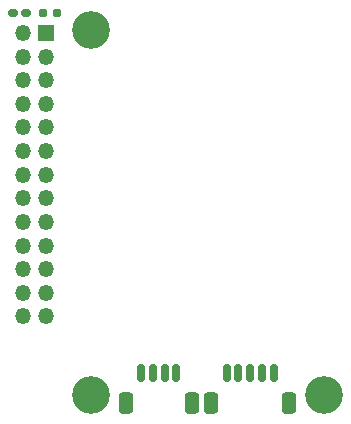
<source format=gts>
G04 #@! TF.GenerationSoftware,KiCad,Pcbnew,(6.0.7)*
G04 #@! TF.CreationDate,2022-10-21T23:47:13+08:00*
G04 #@! TF.ProjectId,pcb_front,7063625f-6672-46f6-9e74-2e6b69636164,rev?*
G04 #@! TF.SameCoordinates,Original*
G04 #@! TF.FileFunction,Soldermask,Top*
G04 #@! TF.FilePolarity,Negative*
%FSLAX46Y46*%
G04 Gerber Fmt 4.6, Leading zero omitted, Abs format (unit mm)*
G04 Created by KiCad (PCBNEW (6.0.7)) date 2022-10-21 23:47:13*
%MOMM*%
%LPD*%
G01*
G04 APERTURE LIST*
G04 Aperture macros list*
%AMRoundRect*
0 Rectangle with rounded corners*
0 $1 Rounding radius*
0 $2 $3 $4 $5 $6 $7 $8 $9 X,Y pos of 4 corners*
0 Add a 4 corners polygon primitive as box body*
4,1,4,$2,$3,$4,$5,$6,$7,$8,$9,$2,$3,0*
0 Add four circle primitives for the rounded corners*
1,1,$1+$1,$2,$3*
1,1,$1+$1,$4,$5*
1,1,$1+$1,$6,$7*
1,1,$1+$1,$8,$9*
0 Add four rect primitives between the rounded corners*
20,1,$1+$1,$2,$3,$4,$5,0*
20,1,$1+$1,$4,$5,$6,$7,0*
20,1,$1+$1,$6,$7,$8,$9,0*
20,1,$1+$1,$8,$9,$2,$3,0*%
G04 Aperture macros list end*
%ADD10C,3.200000*%
%ADD11RoundRect,0.160000X-0.197500X-0.160000X0.197500X-0.160000X0.197500X0.160000X-0.197500X0.160000X0*%
%ADD12RoundRect,0.150000X0.150000X0.625000X-0.150000X0.625000X-0.150000X-0.625000X0.150000X-0.625000X0*%
%ADD13RoundRect,0.250000X0.350000X0.650000X-0.350000X0.650000X-0.350000X-0.650000X0.350000X-0.650000X0*%
%ADD14RoundRect,0.160000X-0.222500X-0.160000X0.222500X-0.160000X0.222500X0.160000X-0.222500X0.160000X0*%
%ADD15R,1.350000X1.350000*%
%ADD16O,1.350000X1.350000*%
G04 APERTURE END LIST*
D10*
X5750000Y-30614100D03*
D11*
X1702500Y1650000D03*
X2897500Y1650000D03*
D10*
X5750000Y250000D03*
D12*
X13000000Y-28825000D03*
X12000000Y-28825000D03*
X11000000Y-28825000D03*
X10000000Y-28825000D03*
D13*
X8700000Y-31350000D03*
X14300000Y-31350000D03*
D10*
X25500000Y-30614100D03*
D14*
X-845000Y1650000D03*
X300000Y1650000D03*
D12*
X21250000Y-28825000D03*
X20250000Y-28825000D03*
X19250000Y-28825000D03*
X18250000Y-28825000D03*
X17250000Y-28825000D03*
D13*
X15950000Y-31350000D03*
X22550000Y-31350000D03*
D15*
X2000000Y0D03*
D16*
X0Y0D03*
X2000000Y-2000000D03*
X0Y-2000000D03*
X2000000Y-4000000D03*
X0Y-4000000D03*
X2000000Y-6000000D03*
X0Y-6000000D03*
X2000000Y-8000000D03*
X0Y-8000000D03*
X2000000Y-10000000D03*
X0Y-10000000D03*
X2000000Y-12000000D03*
X0Y-12000000D03*
X2000000Y-14000000D03*
X0Y-14000000D03*
X2000000Y-16000000D03*
X0Y-16000000D03*
X2000000Y-18000000D03*
X0Y-18000000D03*
X2000000Y-20000000D03*
X0Y-20000000D03*
X2000000Y-22000000D03*
X0Y-22000000D03*
X2000000Y-24000000D03*
X0Y-24000000D03*
M02*

</source>
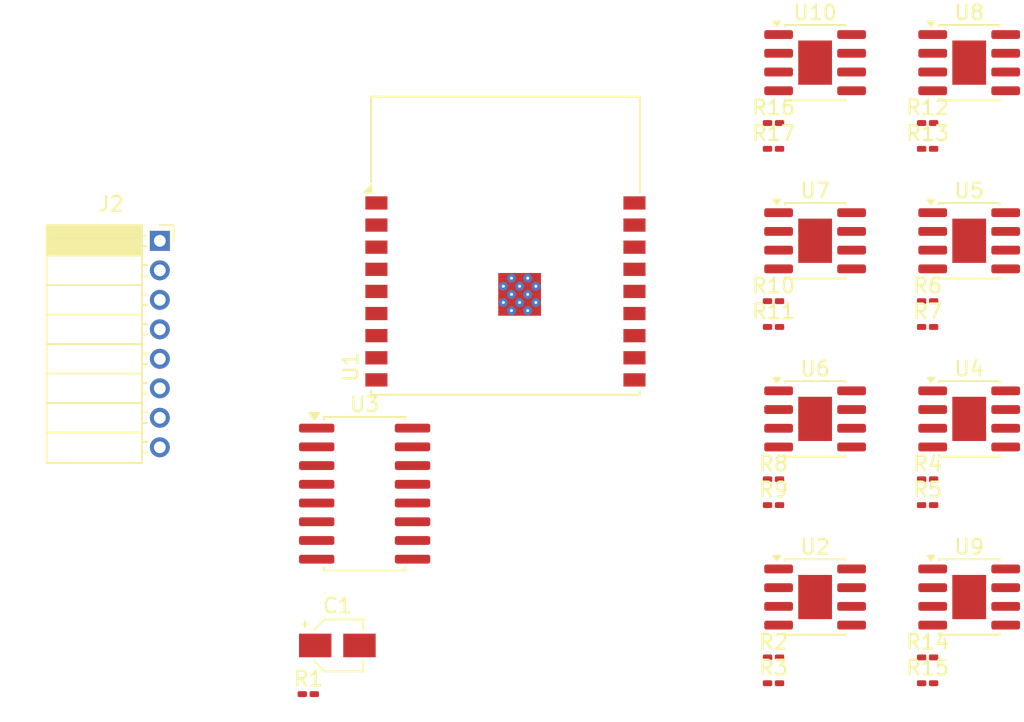
<source format=kicad_pcb>
(kicad_pcb
	(version 20241229)
	(generator "pcbnew")
	(generator_version "9.0")
	(general
		(thickness 1.6)
		(legacy_teardrops no)
	)
	(paper "A4")
	(layers
		(0 "F.Cu" signal)
		(2 "B.Cu" signal)
		(9 "F.Adhes" user "F.Adhesive")
		(11 "B.Adhes" user "B.Adhesive")
		(13 "F.Paste" user)
		(15 "B.Paste" user)
		(5 "F.SilkS" user "F.Silkscreen")
		(7 "B.SilkS" user "B.Silkscreen")
		(1 "F.Mask" user)
		(3 "B.Mask" user)
		(17 "Dwgs.User" user "User.Drawings")
		(19 "Cmts.User" user "User.Comments")
		(21 "Eco1.User" user "User.Eco1")
		(23 "Eco2.User" user "User.Eco2")
		(25 "Edge.Cuts" user)
		(27 "Margin" user)
		(31 "F.CrtYd" user "F.Courtyard")
		(29 "B.CrtYd" user "B.Courtyard")
		(35 "F.Fab" user)
		(33 "B.Fab" user)
		(39 "User.1" user)
		(41 "User.2" user)
		(43 "User.3" user)
		(45 "User.4" user)
	)
	(setup
		(pad_to_mask_clearance 0)
		(allow_soldermask_bridges_in_footprints no)
		(tenting front back)
		(pcbplotparams
			(layerselection 0x00000000_00000000_55555555_5755f5ff)
			(plot_on_all_layers_selection 0x00000000_00000000_00000000_00000000)
			(disableapertmacros no)
			(usegerberextensions no)
			(usegerberattributes yes)
			(usegerberadvancedattributes yes)
			(creategerberjobfile yes)
			(dashed_line_dash_ratio 12.000000)
			(dashed_line_gap_ratio 3.000000)
			(svgprecision 4)
			(plotframeref no)
			(mode 1)
			(useauxorigin no)
			(hpglpennumber 1)
			(hpglpenspeed 20)
			(hpglpendiameter 15.000000)
			(pdf_front_fp_property_popups yes)
			(pdf_back_fp_property_popups yes)
			(pdf_metadata yes)
			(pdf_single_document no)
			(dxfpolygonmode yes)
			(dxfimperialunits yes)
			(dxfusepcbnewfont yes)
			(psnegative no)
			(psa4output no)
			(plot_black_and_white yes)
			(sketchpadsonfab no)
			(plotpadnumbers no)
			(hidednponfab no)
			(sketchdnponfab yes)
			(crossoutdnponfab yes)
			(subtractmaskfromsilk no)
			(outputformat 1)
			(mirror no)
			(drillshape 1)
			(scaleselection 1)
			(outputdirectory "")
		)
	)
	(net 0 "")
	(net 1 "GND")
	(net 2 "/Filter/Vout")
	(net 3 "/Filter/Vin")
	(net 4 "Net-(U2--)")
	(net 5 "/8xAmplifier/Vout2")
	(net 6 "Net-(U4--)")
	(net 7 "/8xAmplifier/Vout3")
	(net 8 "Net-(U5--)")
	(net 9 "/8xAmplifier/Vout4")
	(net 10 "Net-(U6--)")
	(net 11 "/8xAmplifier/Vout1")
	(net 12 "Net-(U7--)")
	(net 13 "/8xAmplifier/Vout6")
	(net 14 "Net-(U8--)")
	(net 15 "/8xAmplifier/Vout7")
	(net 16 "Net-(U9--)")
	(net 17 "/8xAmplifier/Vout8")
	(net 18 "Net-(U10--)")
	(net 19 "/8xAmplifier/Vout5")
	(net 20 "unconnected-(U1-IO6-Pad5)")
	(net 21 "unconnected-(U1-IO7-Pad6)")
	(net 22 "unconnected-(U1-IO10-Pad10)")
	(net 23 "unconnected-(U1-IO18-Pad13)")
	(net 24 "unconnected-(U1-IO4-Pad3)")
	(net 25 "Net-(U1-IO0)")
	(net 26 "Net-(U1-IO1)")
	(net 27 "unconnected-(U1-IO19-Pad14)")
	(net 28 "unconnected-(U1-IO20{slash}RXD-Pad11)")
	(net 29 "Net-(U1-IO2)")
	(net 30 "unconnected-(U1-IO5-Pad4)")
	(net 31 "unconnected-(U1-IO9-Pad8)")
	(net 32 "/8xAmplifier/V+")
	(net 33 "unconnected-(U1-IO21{slash}TXD-Pad12)")
	(net 34 "unconnected-(U1-EN-Pad2)")
	(net 35 "unconnected-(U1-IO8-Pad7)")
	(net 36 "/8xAmplifier/Vin2")
	(net 37 "unconnected-(U3-~{E}-Pad7)")
	(net 38 "unconnected-(U3-~{Z}-Pad6)")
	(net 39 "/8xAmplifier/Vin3")
	(net 40 "/8xAmplifier/Vin4")
	(net 41 "/8xAmplifier/Vin1")
	(net 42 "/8xAmplifier/Vin6")
	(net 43 "/8xAmplifier/Vin7")
	(net 44 "/8xAmplifier/Vin8")
	(net 45 "/8xAmplifier/Vin5")
	(footprint "Resistor_SMD:R_0201_0603Metric_Pad0.64x0.40mm_HandSolder" (layer "F.Cu") (at 175.5675 104.25))
	(footprint "Resistor_SMD:R_0201_0603Metric_Pad0.64x0.40mm_HandSolder" (layer "F.Cu") (at 175.5675 69.76))
	(footprint "Package_SO:SOIC-8-1EP_3.9x4.9mm_P1.27mm_EP2.29x3mm" (layer "F.Cu") (at 167.9375 88.075))
	(footprint "Resistor_SMD:R_0201_0603Metric_Pad0.64x0.40mm_HandSolder" (layer "F.Cu") (at 165.1175 104.25))
	(footprint "Package_SO:SOIC-8-1EP_3.9x4.9mm_P1.27mm_EP2.29x3mm" (layer "F.Cu") (at 167.9375 100.155))
	(footprint "Resistor_SMD:R_0201_0603Metric_Pad0.64x0.40mm_HandSolder" (layer "F.Cu") (at 165.1175 106))
	(footprint "Package_SO:SOIC-8-1EP_3.9x4.9mm_P1.27mm_EP2.29x3mm" (layer "F.Cu") (at 167.9375 75.995))
	(footprint "Resistor_SMD:R_0201_0603Metric_Pad0.64x0.40mm_HandSolder" (layer "F.Cu") (at 165.1175 80.09))
	(footprint "Resistor_SMD:R_0201_0603Metric_Pad0.64x0.40mm_HandSolder" (layer "F.Cu") (at 175.5675 106))
	(footprint "Connector_PinSocket_2.00mm:PinSocket_1x08_P2.00mm_Horizontal" (layer "F.Cu") (at 123.5 76))
	(footprint "Resistor_SMD:R_0201_0603Metric_Pad0.64x0.40mm_HandSolder" (layer "F.Cu") (at 175.5675 93.92))
	(footprint "Resistor_SMD:R_0201_0603Metric_Pad0.64x0.40mm_HandSolder" (layer "F.Cu") (at 165.1175 69.76))
	(footprint "Resistor_SMD:R_0201_0603Metric_Pad0.64x0.40mm_HandSolder" (layer "F.Cu") (at 165.1175 68.01))
	(footprint "Resistor_SMD:R_0201_0603Metric_Pad0.64x0.40mm_HandSolder" (layer "F.Cu") (at 165.1175 92.17))
	(footprint "Package_SO:SOIC-16W_5.3x10.2mm_P1.27mm" (layer "F.Cu") (at 137.3875 93.145))
	(footprint "Package_SO:SOIC-8-1EP_3.9x4.9mm_P1.27mm_EP2.29x3mm" (layer "F.Cu") (at 178.3875 88.075))
	(footprint "Package_SO:SOIC-8-1EP_3.9x4.9mm_P1.27mm_EP2.29x3mm" (layer "F.Cu") (at 167.9375 63.915))
	(footprint "Resistor_SMD:R_0201_0603Metric_Pad0.64x0.40mm_HandSolder" (layer "F.Cu") (at 175.5675 68.01))
	(footprint "Package_SO:SOIC-8-1EP_3.9x4.9mm_P1.27mm_EP2.29x3mm" (layer "F.Cu") (at 178.3875 63.915))
	(footprint "Resistor_SMD:R_0201_0603Metric_Pad0.64x0.40mm_HandSolder" (layer "F.Cu") (at 133.5675 106.74))
	(footprint "Resistor_SMD:R_0201_0603Metric_Pad0.64x0.40mm_HandSolder" (layer "F.Cu") (at 165.1175 81.84))
	(footprint "Resistor_SMD:R_0201_0603Metric_Pad0.64x0.40mm_HandSolder" (layer "F.Cu") (at 165.1175 93.92))
	(footprint "Resistor_SMD:R_0201_0603Metric_Pad0.64x0.40mm_HandSolder" (layer "F.Cu") (at 175.5675 81.84))
	(footprint "Package_SO:SOIC-8-1EP_3.9x4.9mm_P1.27mm_EP2.29x3mm" (layer "F.Cu") (at 178.3875 100.155))
	(footprint "RF_Module:ESP32-C3-WROOM-02" (layer "F.Cu") (at 146.9375 79.43))
	(footprint "Capacitor_SMD:CP_Elec_3x5.3" (layer "F.Cu") (at 135.5375 103.44))
	(footprint "Package_SO:SOIC-8-1EP_3.9x4.9mm_P1.27mm_EP2.29x3mm" (layer "F.Cu") (at 178.3875 75.995))
	(footprint "Resistor_SMD:R_0201_0603Metric_Pad0.64x0.40mm_HandSolder" (layer "F.Cu") (at 175.5675 92.17))
	(footprint "Resistor_SMD:R_0201_0603Metric_Pad0.64x0.40mm_HandSolder" (layer "F.Cu") (at 175.5675 80.09))
	(embedded_fonts no)
)

</source>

Task to complete:
Give back exactly the lines of the listing above that run from the line with "X13000000Y-28825000D03*" to the line with "X2000000Y0D03*", inclusive.

Answer to this problem:
X13000000Y-28825000D03*
X12000000Y-28825000D03*
X11000000Y-28825000D03*
X10000000Y-28825000D03*
D13*
X8700000Y-31350000D03*
X14300000Y-31350000D03*
D10*
X25500000Y-30614100D03*
D14*
X-845000Y1650000D03*
X300000Y1650000D03*
D12*
X21250000Y-28825000D03*
X20250000Y-28825000D03*
X19250000Y-28825000D03*
X18250000Y-28825000D03*
X17250000Y-28825000D03*
D13*
X15950000Y-31350000D03*
X22550000Y-31350000D03*
D15*
X2000000Y0D03*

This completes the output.